§ Aplique lo leído:
(a) Enumere los grupos dominados y subalternos que nombra el fragmento sobre el poscolonialismo.
(b) Según el fragmento sobre el poscolonialismo, ¿en qué año se publicó el libro Orientalismo de Edward Said?
(c) Prosiga el fragmento sobre el poscolonialismo a partir de su última oración.

§ Fragmento citado:
##############################

Sin embargo, la política de la identidad (identity politics) surgió de las luchas de los grupos dominados y subalternos —los afroamericanos, las mujeres, los homosexuales— que se sumaron a una crisis mayor de la identidad estadounidense tradicional, provocada por la Guerra de Vietnam. Más tarde, con la crisis del marxismo y el final del socialismo real, la noción de identidad comenzó a reemplazar a la de clase en las ciencias humanas y sociales.
En Francia, la Guerra de Argelia fue un trauma, y causó que quedase latente, reprimida, la cuestión colonial durante más de treinta años; luego vimos un «retorno de lo reprimido» más bien conflictivo. De pronto, la cuestión colonial regresó con fuerza, y se entrelazó con la «provincialización» de Europa. La imagen de la nación asimiladora —el modelo al cual deben asimilarse los aspirantes a la ciudadanía— es cada vez menos aceptada por parte de los inmigrantes, y ya no resulta conveniente para las naciones que los reciben. De ahí que el Ministerio de la Inmigración y la Identidad Nacional inventado por Sarkozy, que no era otra cosa que la versión paroxística de ese modelo, haya generado un rechazo tan rotundo. De hecho, esa concepción es una herencia de la Francia colonial y de su «misión civilizadora». En los Estados Unidos, el poscolonialismo fue el espejo, en las ciencias sociales, de una mutación del país, cada vez menos wasp (blanco, anglosajón y protestante), y cada vez más asiático, negro y latino. En Francia, expresa el surgimiento de las minorías nacidas de la inmigración poscolonial y adopta la forma de una nueva impugnación del relato nacional republicano. En distintas formas, se plantea la misma pregunta en Europa entera, a veces dramáticamente, en primer término con países como Italia, que pocas décadas dejaron de ser punto de partida de migrantes para convertirse en punto de llegada. Bajo estas condiciones, preservar un código de nacionalidad basado exclusivamente sobre el ius sanguinis [derecho de sangre] antes que sobre el ius soli [derecho del suelo] es una completa aberración. El poscolonialismo constituye un desafío para repensar y modificar el principio de ciudadanía, ya que suscita una saludable reflexión acerca de su sustrato antropológico y cultural.
—La crítica del colonialismo ya estaba presente en el siglo XX: por ejemplo, en el «Manifiesto de los 121» por el derecho a la insubordinación durante la Guerra de Argelia, o también en el prólogo de Sartre a Los condenados de la tierra de Frantz Fanon. ¿Qué cambió con la crítica poscolonial?
—Se suele señalar que los estudios poscoloniales nacen con la publicación del libro de Edward Said, Orientalismo (1978), cuyo subtítulo original es Western Conceptions of the Orient [Concepciones occidentales acerca de Oriente].[67] Este libro sitúa en el centro del debate la crítica del eurocentrismo y nos da una clave para deconstruir el pensamiento occidental. Para Said, toda la cultura de Europa se forjó en una confrontación con la alteridad colonial. Y Said deduce que no hay Europa sin un mundo exterior percibido como un espacio que someter, objeto de un conocimiento que persigue su apropiación y dominación. También llega a la conclusión de que la alteridad colonial es la clave para comprender el proceso de formación de las identidades nacionales europeas: la construcción de un modelo europeo de ciudadanía (el Estado-nación) supone el estatus inferior de los colonizados. No hay ciudadano sin indígena. La ciudadanía se piensa como una prerrogativa del hombre europeo: un estatus jurídico y político que deriva de un dato antropológico.

##############################

§ Listado de datos:
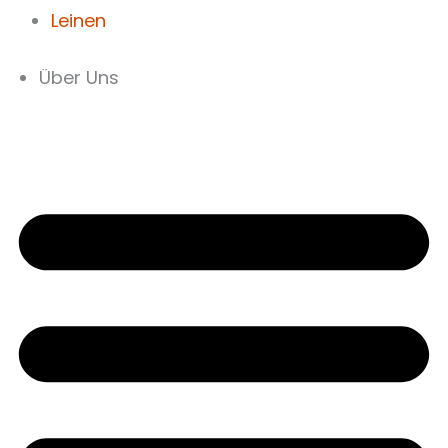
Leinen
Über Uns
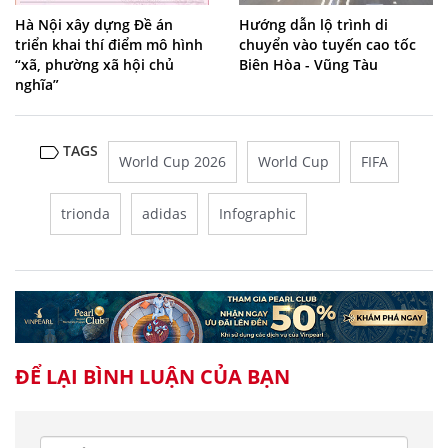
Hà Nội xây dựng Đề án
Hướng dẫn lộ trình di
triển khai thí điểm mô hình
chuyển vào tuyến cao tốc
“xã, phường xã hội chủ
Biên Hòa - Vũng Tàu
nghĩa”
TAGS
World Cup 2026
World Cup
FIFA
trionda
adidas
Infographic
ĐỂ LẠI BÌNH LUẬN CỦA BẠN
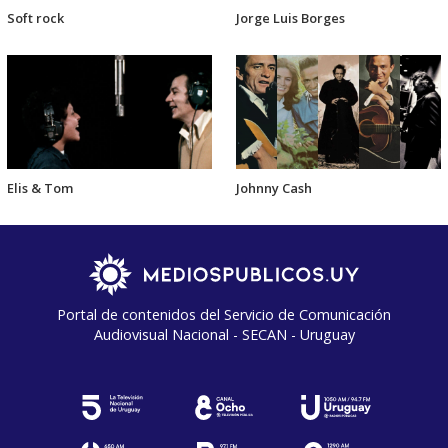
Soft rock
Jorge Luis Borges
Elis & Tom
Johnny Cash
Portal de contenidos del Servicio de Comunicación
Audiovisual Nacional - SECAN - Uruguay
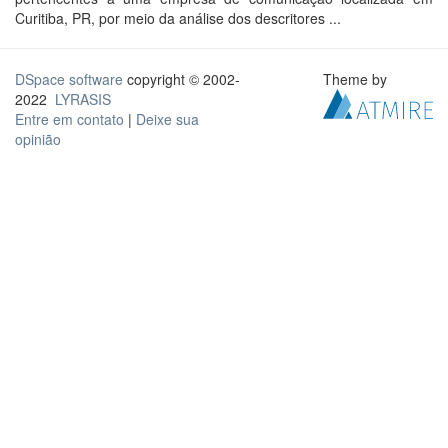
Curitiba, PR, por meio da análise dos descritores ...
DSpace software
copyright © 2002-
Theme by
2022
LYRASIS
Entre em contato
|
Deixe sua
opinião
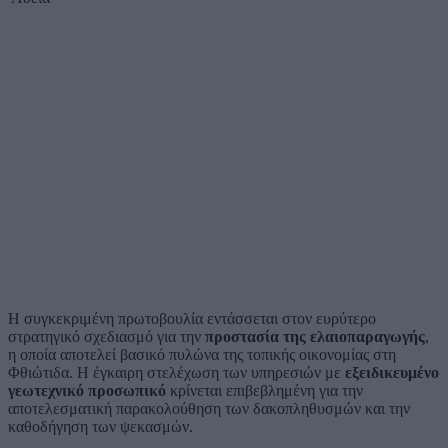
Η συγκεκριμένη πρωτοβουλία εντάσσεται στον ευρύτερο
στρατηγικό σχεδιασμό για την
προστασία της ελαιοπαραγωγής
,
η οποία αποτελεί βασικό πυλώνα της τοπικής οικονομίας στη
Φθιώτιδα. Η έγκαιρη στελέχωση των υπηρεσιών με
εξειδικευμένο
γεωτεχνικό προσωπικό
κρίνεται επιβεβλημένη για την
αποτελεσματική παρακολούθηση των δακοπληθυσμών και την
καθοδήγηση των ψεκασμών.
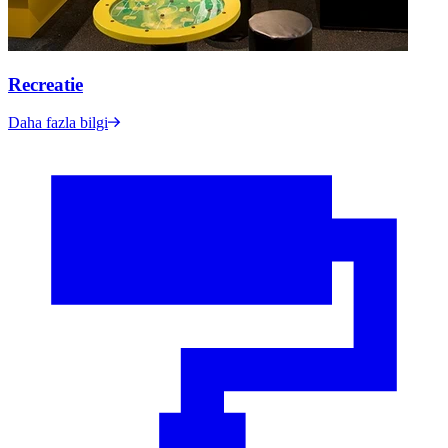
Recreatie
Daha fazla bilgi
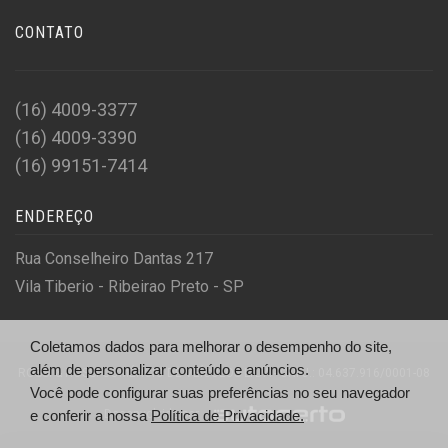
CONTATO
(16) 4009-3377
(16) 4009-3390
(16) 99151-7414
ENDEREÇO
Rua Conselheiro Dantas 217
Vila Tiberio - Ribeirao Preto - SP
Coletamos dados para melhorar o desempenho do site,
além de personalizar conteúdo e anúncios.
ROSSI & ROSSI COMÉRCIO DE VEÍCULOS LTDA - CNPJ.: 04.637.916/0001-08
Você pode configurar suas preferências no seu navegador
e conferir a nossa
Desenvolvido por
Política de Privacidade.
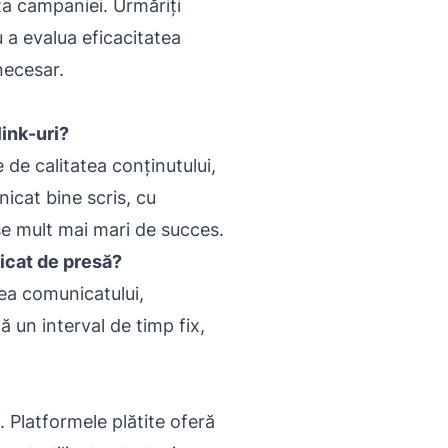
ța campaniei. Urmăriți
u a evalua eficacitatea
necesar.
link-uri?
 de calitatea conținutului,
nicat bine scris, cu
nse mult mai mari de succes.
icat de presă?
tea comunicatului,
ă un interval de timp fix,
. Platformele plătite oferă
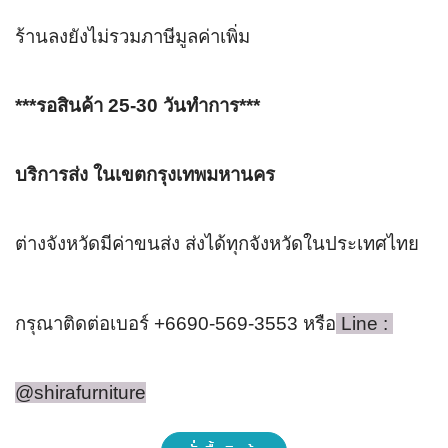
ร้านลงยังไม่รวมภาษีมูลค่าเพิ่ม 
***รอสินค้า 25-30 วันทำการ***
บริการส่ง ในเขตกรุงเทพมหานคร
ต่างจังหวัดมีค่าขนส่ง ส่งได้ทุกจังหวัดในประเทศไทย 
กรุณาติดต่อเบอร์ +6690-569-3553 หรือ
 Line : 
@shirafurniture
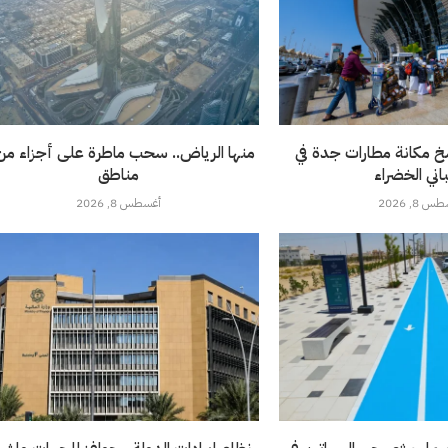
خ مكانة مطارات جدة في
باني الخضراء
مناطق
 8, 2026
أغسطس 8, 2026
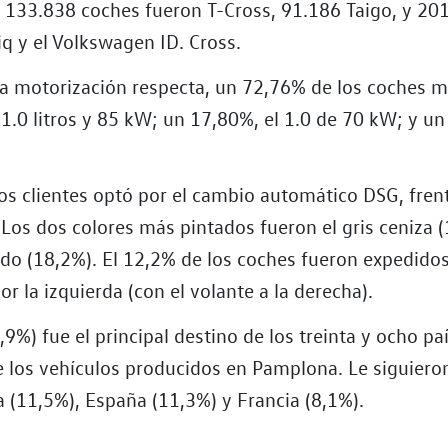
 133.838 coches fueron T-Cross, 91.186 Taigo, y 201
q y el Volkswagen ID. Cross.
 la motorización respecta, un 72,76% de los coches 
1.0 litros y 85 kW; un 17,80%, el 1.0 de 70 kW; y un
os clientes optó por el cambio automático DSG, fren
 Los dos colores más pintados fueron el gris ceniza (
do (18,2%). El 12,2% de los coches fueron expedidos
r la izquierda (con el volante a la derecha).
9%) fue el principal destino de los treinta y ocho pa
e los vehículos producidos en Pamplona. Le siguiero
ia (11,5%), España (11,3%) y Francia (8,1%).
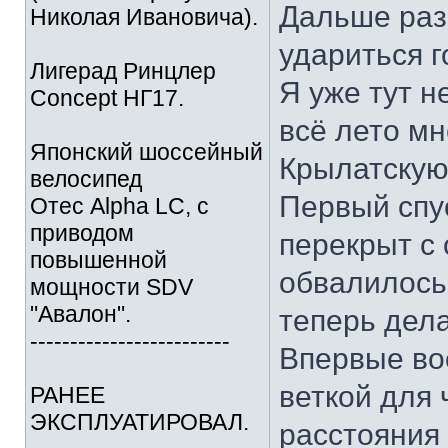
Дальше разб
Николая Ивановича).
удариться г
Лигерад Ринцлер
Я уже тут н
Concept НГ17.
всё лето мн
Японский шоссейный
Крылатскую 
велосипед
Первый спус
Отес Alpha LC, с
приводом
перекрыт с 
повышенной
обвалилось
мощности SDV
"Авалон".
теперь дела
-------------------------
Впервые во
веткой для 
РАНЕЕ
ЭКСПЛУАТИРОВАЛ.
расстояния 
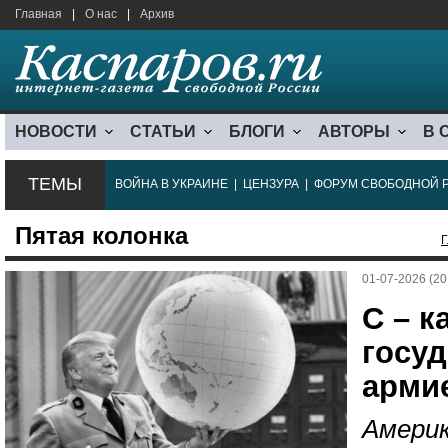
Главная
|
О нас
|
Архив
НОВОСТИ
СТАТЬИ
БЛОГИ
АВТОРЫ
В 
ТЕМЫ
ВОЙНА В УКРАИНЕ
|
ЦЕНЗУРА
|
ФОРУМ СВОБОДНОЙ 
Пятая колонка
Г
01-07-2026 (20
C – к
госуд
арми
Америк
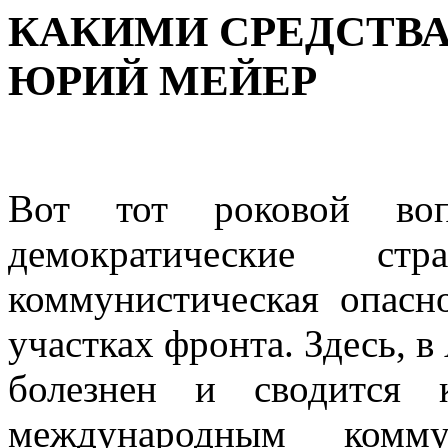
КАКИМИ СРЕДСТВА
ЮРИЙ МЕЙЕР
Вот тот роковой воп
демократические с
коммунистическая опасн
участках фронта. Здесь, в
болезнен и сво­дитс
международным комм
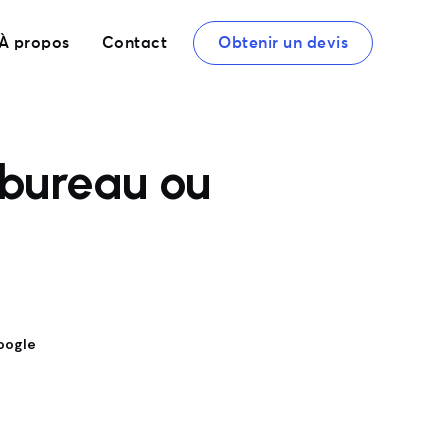
À propos
Contact
Obtenir un devis
bureau ou
oogle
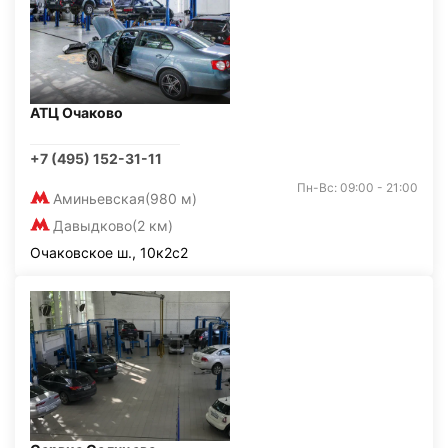
АТЦ Очаково
+7 (495) 152-31-11
Пн-Вс: 09:00 - 21:00
Аминьевская
(980 м)
Давыдково
(2 км)
Очаковское ш., 10к2с2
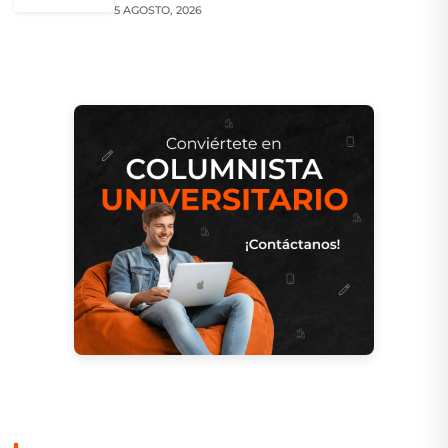
5 AGOSTO, 2026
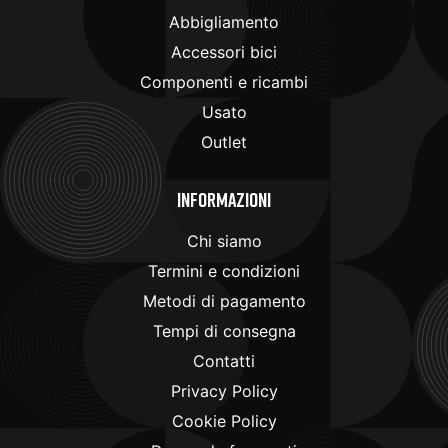
Abbigliamento
Accessori bici
Componenti e ricambi
Usato
Outlet
Informazioni
Chi siamo
Termini e condizioni
Metodi di pagamento
Tempi di consegna
Contatti
Privacy Policy
Cookie Policy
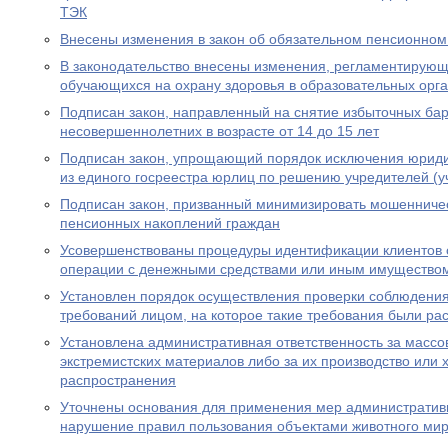
ТЭК
Внесены изменения в закон об обязательном пенсионном
В законодательство внесены изменения, регламентирую
обучающихся на охрану здоровья в образовательных орг
Подписан закон, направленный на снятие избыточных бар
несовершеннолетних в возрасте от 14 до 15 лет
Подписан закон, упрощающий порядок исключения юриди
из единого госреестра юрлиц по решению учредителей (у
Подписан закон, призванный минимизировать мошенничес
пенсионных накоплений граждан
Усовершенствованы процедуры идентификации клиентов 
операции с денежными средствами или иным имущество
Установлен порядок осуществления проверки соблюдени
требований лицом, на которое такие требования были р
Установлена административная ответственность за масс
экстремистских материалов либо за их производство или 
распространения
Уточнены основания для применения мер административн
нарушение правил пользования объектами животного ми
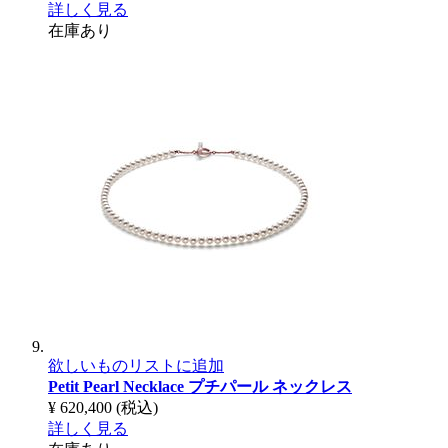
詳しく見る
在庫あり
欲しいものリストに追加
Petit Pearl Necklace
プチパール ネックレス
¥ 620,400
(税込)
詳しく見る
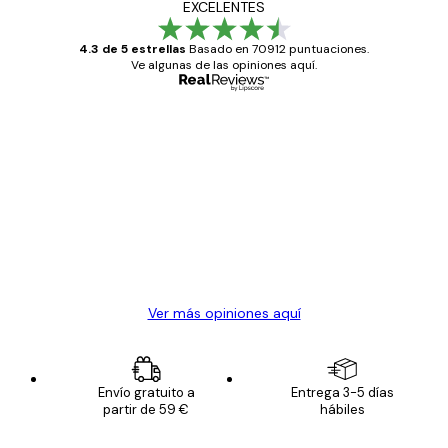
EXCELENTES
4.3 de 5 estrellas
Basado en 70912 puntuaciones.
Ve algunas de las opiniones aquí.
Comprador verificado
Opiniones
de
Todo genial
los
clientes
20 abr
Alba R
Ver más opiniones aquí
Envío gratuito a
Entrega 3-5 días
partir de 59 €
hábiles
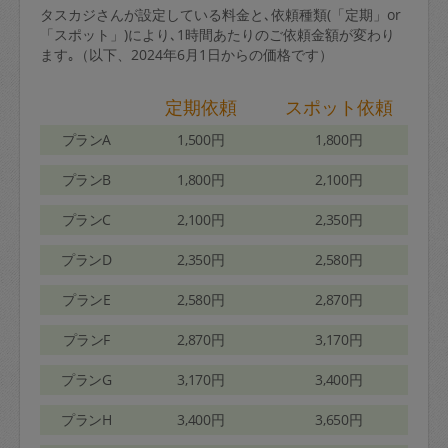
タスカジさんが設定している料金と､依頼種類(「定期」or
「スポット」)により､1時間あたりのご依頼金額が変わり
ます｡（以下、2024年6月1日からの価格です）
定期依頼
スポット依頼
プランA
1,500円
1,800円
プランB
1,800円
2,100円
プランC
2,100円
2,350円
プランD
2,350円
2,580円
プランE
2,580円
2,870円
プランF
2,870円
3,170円
プランG
3,170円
3,400円
プランH
3,400円
3,650円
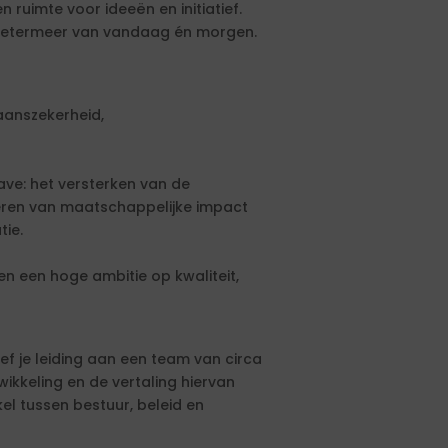
ruimte voor ideeën en initiatief.
oetermeer van vandaag én morgen.
aanszekerheid,
ave: het versterken van de
iseren van maatschappelijke impact
tie.
en een hoge ambitie op kwaliteit,
f je leiding aan een team van circa
ikkeling en de vertaling hiervan
el tussen bestuur, beleid en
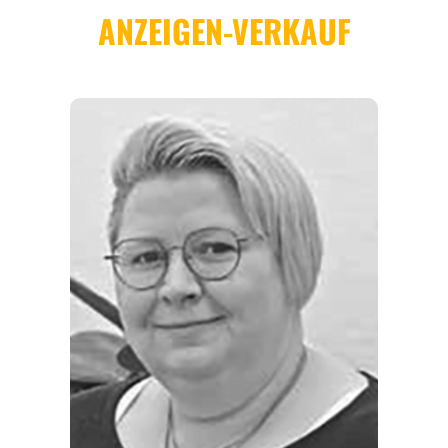
REGIONEN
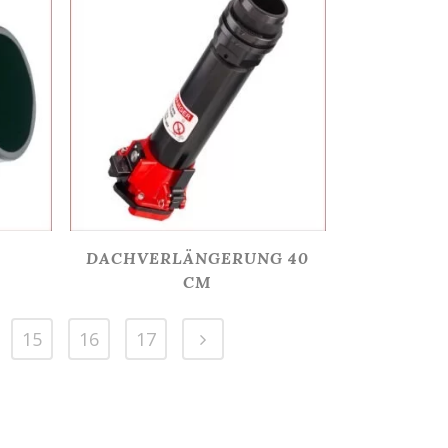
DACHVERLÄNGERUNG 40
CM
15
16
17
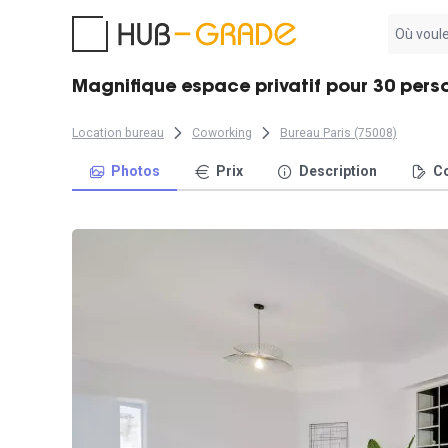
Aucun
résultat
trouvé
Magnifique espace privatif pour 30 perso
Location bureau
Coworking
Bureau Paris (75008)
Photos
Prix
Description
Co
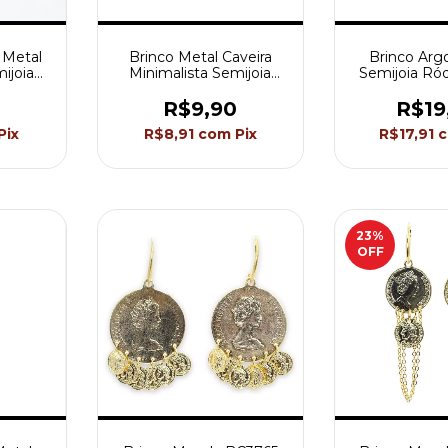
 Metal
Brinco Metal Caveira
Brinco Arg
ijoia
Minimalista Semijoia
Semijoia Ró
653
Akasaki BC2542
Akasaki 
R$9,90
R$19
Pix
R$8,91
com
Pix
R$17,91
23
%
OFF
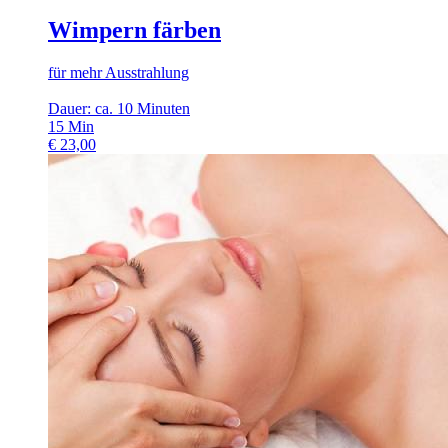
Wimpern färben
für mehr Ausstrahlung
Dauer: ca. 10 Minuten
15
Min
€
23,00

##############################

§ Respuestas por tarea:
(a) Los afroamericanos, las mujeres y los homosexuales.

(b) En 1978.

(c)
Sin embargo, Said siempre inscribió su crítica del orientalismo en cierta tradición intelectual a la cual también pertenecen Adorno y Sartre[68]. Para él, el intelectual es quien dice la verdad, en especial cuando incomoda, cuando fastidia, y quien se pone del lado de los débiles. A fin de cuentas, su compromiso se explica por esta postura que, en su caso, se funda sobre su origen palestino y su condición de exiliado. Esto demuestra que el pensamiento poscolonial no cuestiona la figura del intelectual crítico. En todo caso, debería llevarnos a resituarla, en un paisaje cultural mundial que no es el mismo que conoció Sartre.
Por supuesto, la crítica del colonialismo fue un momento decisivo tanto en la historia de los intelectuales en Francia como para la génesis del poscolonialismo. Sus matrices son múltiples: junto con Antonio Gramsci y el marxismo de la India, figuran Frantz Fanon y Aimé Césaire, y también buena parte de la French Theory, de Michel Foucault a Jacques Derrida.
—¿Pero acaso la crítica poscolonial propone alguna alternativa al orden mundial actual?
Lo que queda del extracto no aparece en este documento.